ASSIGNED TASK: Please format the lines below as a JSON list of strings, with one string per line and no blank lines. Leave the pictures out of your answer.

INFORMATION SUPPLIED:
------------------------------------------------------------

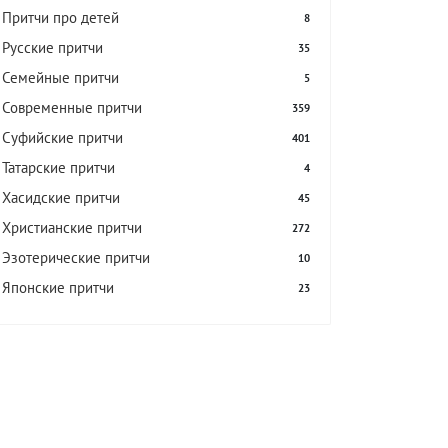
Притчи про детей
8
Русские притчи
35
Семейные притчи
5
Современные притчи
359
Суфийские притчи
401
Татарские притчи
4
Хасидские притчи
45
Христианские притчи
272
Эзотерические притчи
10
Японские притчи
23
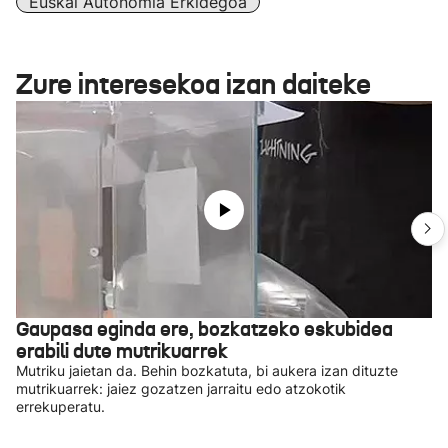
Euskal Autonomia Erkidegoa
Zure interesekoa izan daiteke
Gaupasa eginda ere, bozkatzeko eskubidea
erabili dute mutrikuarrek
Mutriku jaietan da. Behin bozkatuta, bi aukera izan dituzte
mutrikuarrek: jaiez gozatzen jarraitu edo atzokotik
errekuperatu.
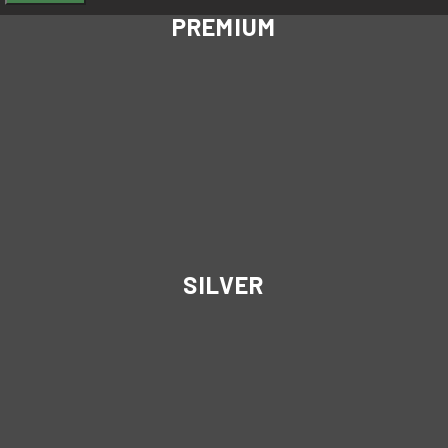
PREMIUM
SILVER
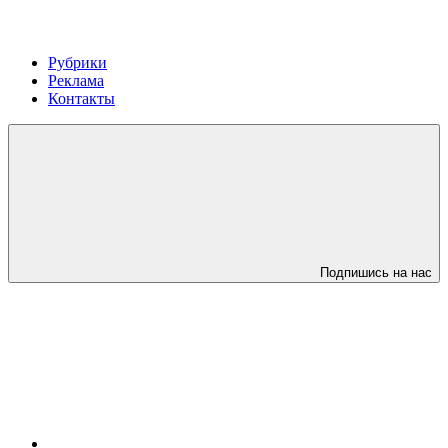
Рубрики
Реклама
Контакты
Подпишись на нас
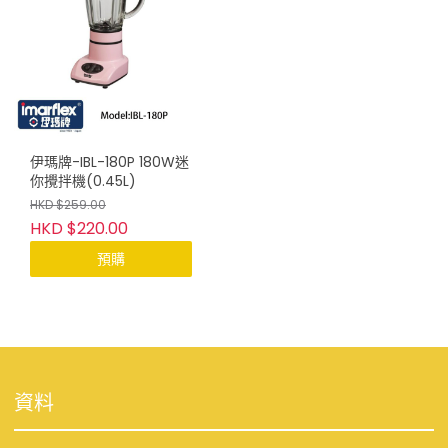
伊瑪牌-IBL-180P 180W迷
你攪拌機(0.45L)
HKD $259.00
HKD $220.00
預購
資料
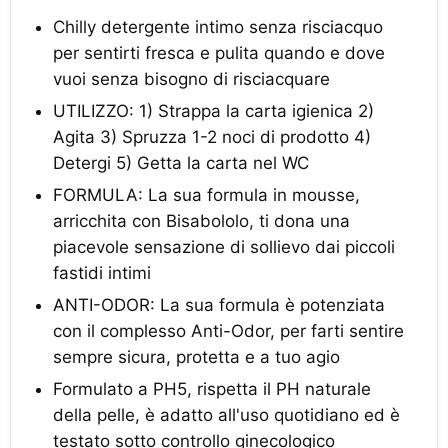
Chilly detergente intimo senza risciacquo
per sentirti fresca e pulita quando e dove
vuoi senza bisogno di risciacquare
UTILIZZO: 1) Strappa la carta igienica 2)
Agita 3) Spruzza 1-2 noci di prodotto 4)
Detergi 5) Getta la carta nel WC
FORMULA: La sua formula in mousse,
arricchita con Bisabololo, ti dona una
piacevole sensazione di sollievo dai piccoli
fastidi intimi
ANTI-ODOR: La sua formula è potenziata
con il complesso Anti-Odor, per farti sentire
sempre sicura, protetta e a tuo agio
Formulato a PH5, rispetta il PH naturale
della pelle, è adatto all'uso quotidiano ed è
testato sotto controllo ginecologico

------------------------------------------------------------

RESULT OF THIS TASK:
[
  "Притчи про детей",
  "8",
  "Русские притчи",
  "35",
  "Семейные притчи",
  "5",
  "Современные притчи",
  "359",
  "Суфийские притчи",
  "401",
  "Татарские притчи",
  "4",
  "Хасидские притчи",
  "45",
  "Христианские притчи",
  "272",
  "Эзотерические притчи",
  "10",
  "Японские притчи",
  "23",
  "Euskal Autonomia Erkidegoa",
  "Zure interesekoa izan daiteke",
  "Gaupasa eginda ere, bozkatzeko eskubidea",
  "erabili dute mutrikuarrek",
  "Mutriku jaietan da. Behin bozkatuta, bi aukera izan dituzte",
  "mutrikuarrek: jaiez gozatzen jarraitu edo atzokotik",
  "errekuperatu.",
  "PREMIUM",
  "SILVER",
  "Рубрики",
  "Реклама",
  "Контакты",
  "Подпишись на нас",
  "伊瑪牌-IBL-180P 180W迷",
  "你攪拌機(0.45L)",
  "HKD $259.00",
  "HKD $220.00",
  "預購",
  "資料",
  "Chilly detergente intimo senza risciacquo",
  "per sentirti fresca e pulita quando e dove",
  "vuoi senza bisogno di risciacquare",
  "UTILIZZO: 1) Strappa la carta igienica 2)",
  "Agita 3) Spruzza 1-2 noci di prodotto 4)",
  "Detergi 5) Getta la carta nel WC",
  "FORMULA: La sua formula in mousse,",
  "arricchita con Bisabololo, ti dona una",
  "piacevole sensazione di sollievo dai piccoli",
  "fastidi intimi",
  "ANTI-ODOR: La sua formula è potenziata",
  "con il complesso Anti-Odor, per farti sentire",
  "sempre sicura, protetta e a tuo agio",
  "Formulato a PH5, rispetta il PH naturale",
  "della pelle, è adatto all'uso quotidiano ed è",
  "testato sotto controllo ginecologico"
]